Causal Inference for Non-mortality Outcomes in the Presence of Death

Brian L. Egleston, Johns Hopkins Bloomberg School of Public Health, Department of Biostatistics
Daniel O. Scharfstein, Johns Hopkins Bloomberg School of Public Health, Department of Biostatistics
Ellen R. Freeman, Johns Hopkins Bloomberg School of Public Health, Department of Epidemiology
Sheila K. West, Johns Hopkins University, Department of Ophthalmology

Abstract

Evaluation of the causal effect of a baseline exposure on a morbidity outcome at a fixed time point is often complicated when study participants die before morbidity outcomes are measured.
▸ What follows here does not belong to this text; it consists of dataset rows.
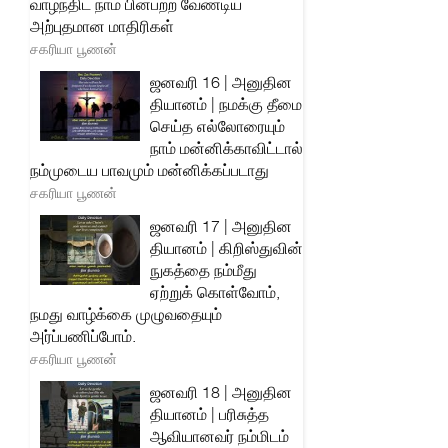
வாழ்ந்திட நாம் பின்பற்ற வேண்டிய
அற்புதமான மாதிரிகள்
சகரியா பூணன்
ஜனவரி 16 | அனுதின
தியானம் | நமக்கு தீமை
செய்த எல்லோரையும்
நாம் மன்னிக்காவிட்டால்
நம்முடைய பாவமும் மன்னிக்கப்படாது
சகரியா பூணன்
ஜனவரி 17 | அனுதின
தியானம் | கிறிஸ்துவின்
நுகத்தை நம்மீது
ஏற்றுக் கொள்வோம்,
நமது வாழ்க்கை முழுவதையும்
அர்ப்பணிப்போம்.
சகரியா பூணன்
ஜனவரி 18 | அனுதின
தியானம் | பரிசுத்த
ஆவியானவர் நம்மிடம்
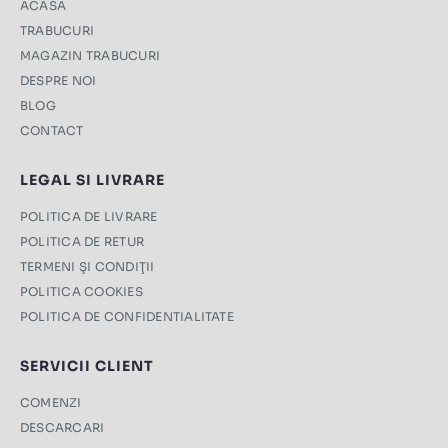
ACASA
TRABUCURI
MAGAZIN TRABUCURI
DESPRE NOI
BLOG
CONTACT
LEGAL SI LIVRARE
POLITICA DE LIVRARE
POLITICA DE RETUR
TERMENI ŞI CONDIŢII
POLITICA COOKIES
POLITICA DE CONFIDENTIALITATE
SERVICII CLIENT
COMENZI
DESCARCARI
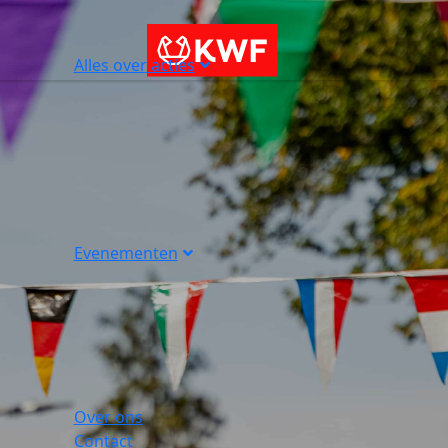
Alles over acties
Evenementen
Over ons
Contact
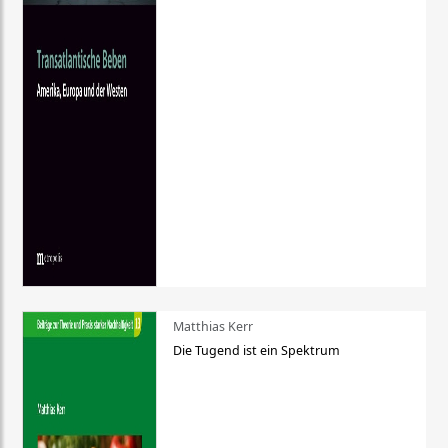
Matthias Kerr
Die Tugend ist ein Spektrum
In this setting, the causal effect is only well-defined for the principal stratum of subjects who would live whatever be the exposure. Motivated by gerontologic researchers interested in understanding the causal effect of vision loss on depression in a population with a high mortality rate, we introduce a set of scientifically driven assumptions to identify the causal effect among those who would live both with and without vision loss. Since the assumptions are non-identifiable, we embed our methodology within a sensitivity analysis framework. We apply our method using the first three rounds of survey data from the Salisbury Eye Evaluation, a population-based cohort study of older adults. We also present a simulation study that validates our method.